My experience with depression and anxiety has always baffled me. It was about two and a half years into my first ‘proper’ long-term relationship. After being single for a long time, I wasn’t very confident so took to internet dating. I met someone and we launched into a relationship fairly swiftly. We had our ups, downs and brief momentary splits, but eventually endured. She even started working at the same place as me. We had recently moved into a second, more affordable property, after a year of living together in the first flat. Although I’d been having occasional doubts for about 12 months, I didn’t really entertain these much because I was in a comfortable relationship of routine and familiarity.
A few weeks after we had moved, we decided to get a kitten. A colleague at work had one to give away so, after buying the requisite supplies, I picked up the kitten and brought it home. My family came to see the new arrival, and we spent the day watching the kitten dash back and forth across the living room. We decided on shutting her out in the kitchen/hallway overnight. Thus followed two hours of the kitten crying, so we opened the door and let her roam around the house before deciding that shutting her out again was the best option. I did not sleep at all during this night due to concern for the kitten and her crying.
The next morning I felt sick and anxious. I veered between wanting to stay in bed or go outside gasping for fresh air. I spent ages hunched over the toilet, dry-retching. After a discussion with Mum and the other half, none of us could really fathom what was going on. My brain had started saying ‘get rid of the kitten, return things to their normal state’. There was a real ping-pong in my mind between supposed rejection of the kitten, and thinking ‘it’s fine, I’ll be ok in a minute’. I took the next day off work, still feeling sick and brain still pogoing between the two states. Later that day, the girlfriend and I had a long, emotional discussion that ended in our separation.

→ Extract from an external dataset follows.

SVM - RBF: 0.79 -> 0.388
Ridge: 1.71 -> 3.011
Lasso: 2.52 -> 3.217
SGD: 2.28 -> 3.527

I drove to my parents’ house, quite frankly in a bit of a state. They were leaving to go on holiday the next day, so my sisters arranged to spend a few days with me until whatever it was passed. The next day, I made an appointment to see the doctor and tried to go to work despite the fact that the ex would be there. I spent most of the day going into a private office and crying, and eventually went home, picking up my eldest sister from the station on the way. She talked about dinner but I had no appetite, feeling sick after starting to eat anything. We grabbed some of my stuff and stayed at my parents’ house because I just couldn’t face being in my own house, full of reminders of the broken relationship.
The doctor seemed to find the description of this turn of events rather odd (as did I). He quickly diagnosed the problem as stress, and prescribed Citalopram. There was no further insight into what had caused this. The first week of taking the drugs caused vomiting, and I couldn’t keep food down. I remained on the sofa for most of this time, watching television that didn’t make me feel anxious. Odd as it may seem, some programmes triggered feelings of anxiety. In the second week, my other sister visited. The drugs had entered the system, I started to eat more, and the anxiety lifted slightly. After a few weeks, I felt much better and stopped taking the drugs. But the events of the night we had the kitten still baffled me, for months afterwards.
I’ve since explored the issue with a counsellor (who I saw recently regarding a separate incidence of anxiety), and we concluded that I had subconsciously been wanting to end the faltering relationship for some time, but complacency and a fear of conflict had stopped me. The kitten rejection was effectively the manifestation of this desire. I still find it difficult to fully rationalise what happened. I do, however, appreciate that the mind often lacks rhyme or reason.
There are others out there with similar problems. They’re perhaps uncomfortable with the idea of depression and anxiety; their family, friends or colleagues might belittle the concept; some doctors might appear dismissive, prescribing pills without even considering counselling. Before my experience, I previously suffered from anxiety which I had never addressed. Had I sought help sooner, I may have avoided the subsequent breakdown described above. And I would implore anyone who feels that something might be wrong to seek help, no matter how insignificant they feel their problem might be, or how strange it might seem to them.